Ok - we've found the "perfect" site. Now what?

The first thing to think about is getting the gear out of the canoes. Landing a canoe doesn't just mean ramming it bow-first onto the shoreline and starting to pitch out the equipment. If possible, it's nice to be able to bring in the canoe parallel to the shoreline and empty it out that way. We save some wear and tear on the canoe, and it's also easier to get at the packs. We may have to unload the canoes one or two at a time, but that's not a great hardship - emptying three or four packs from a canoe is a one-minute job.

The packs are out of the canoes, and the canoes are up on the shoreline. Now we set up the tents. It's sometimes tempting at the end of a tiring day to sit down and relax for a few hours, maybe have a drink or a swim and think of setting the site up later. Resist that temptation. The prospect of erecting tents and setting up a kitchen will be no more appealing three hours later than it is at present. We have to just take the half hour and get our site organized. Two people should be able to get their tent set up and their sleeping bags and mattresses inside in ten minutes anyway.

Now we've got somewhere to sleep on our "perfect" site...what next? We set up the kitchen area. We always need a table, so we take one of the canoes to the kitchen area, turn it upside down and steady it with rocks or logs under the gunwales. An instant food preparation table (of course, we use a cutting board - we don't cut directly on the canoe).

While some of our group are setting up the kitchen, others can go out to gather firewood if we are going to be using a campfire. We don't try to scavenge wood from our campsite - if we do that, the site will look barren and "beaten down" in a very short while. We go off for a little paddle and look along the riverbanks or the lake shoreline for fallen dead wood. Standing dead trees are left standing as potential homes for birds and small mammals. We make sure we have enough wood - we don't want to be out in the dark later that evening trying to find some more. If we happen to gather a few sticks too many, we can leave them cut and neatly stacked beside the fire pit - what a treat for the next paddlers who use the site.

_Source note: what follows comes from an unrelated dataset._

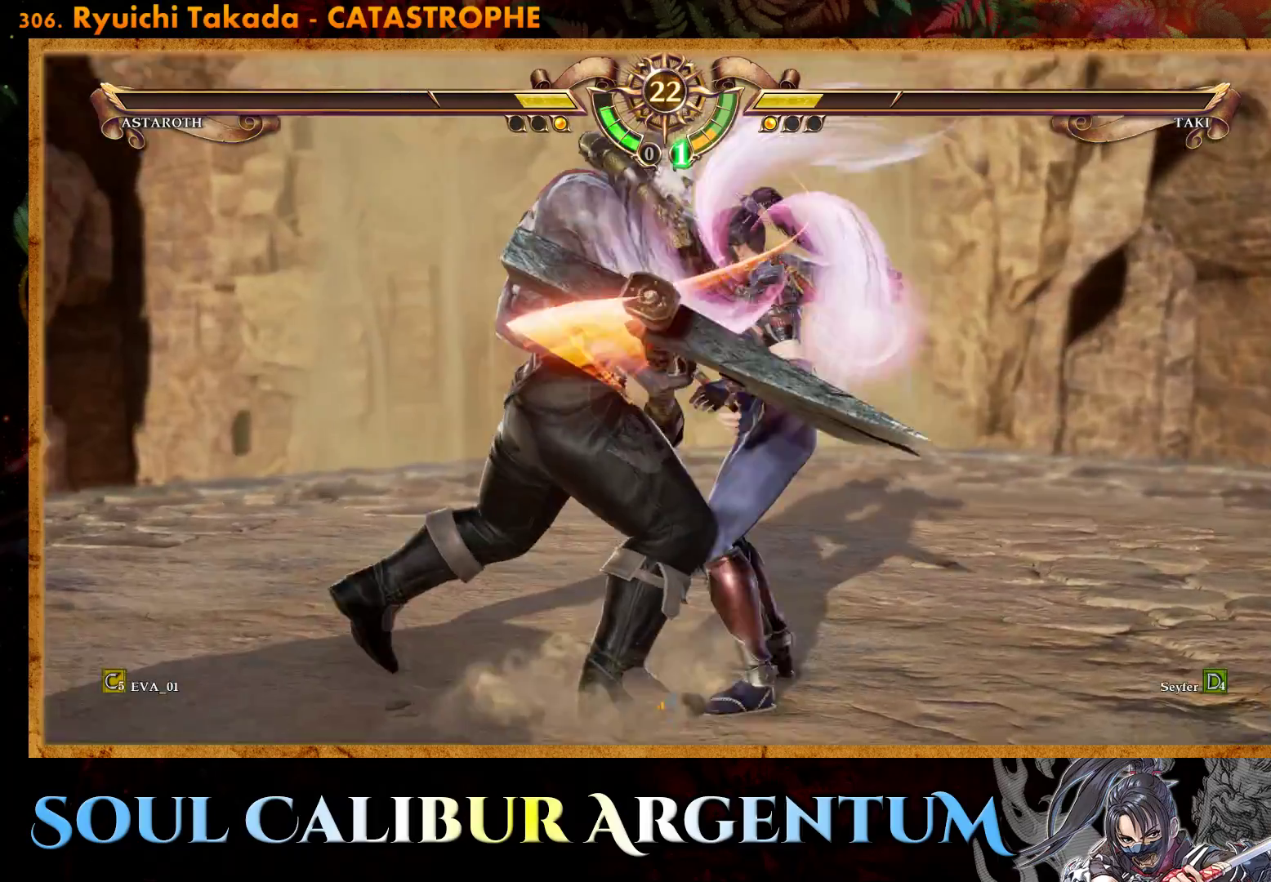
{"buttons": ["SQUARE", "L1"], "right_stick": "center", "events": [[67, "SQUARE", "down"], [150, "L1", "down"], [233, "L1", "up"], [250, "CROSS", "up"], [317, "L1", "down"], [400, "L1", "up"], [433, "SQUARE", "up"], [467, "L1", "down"], [483, "SQUARE", "down"]]}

One important piece of advice for after we're done with the canoes. We should rope them together and tie them to a tree or large boulder. Even though it's sunny and calm when we set up camp, the wind can come up suddenly during the night and we may wake up to find one or more of the canoes has sailed into the river, landed upright and is now 20 km downstream. For those who don't believe this can happen, I was sitting in my back yard one day and watched my Kevlar canoe lift off from the ground where it was stored, sail through the air and land 12 ft. away in my swimming pool, perfectly upright and ready to paddle.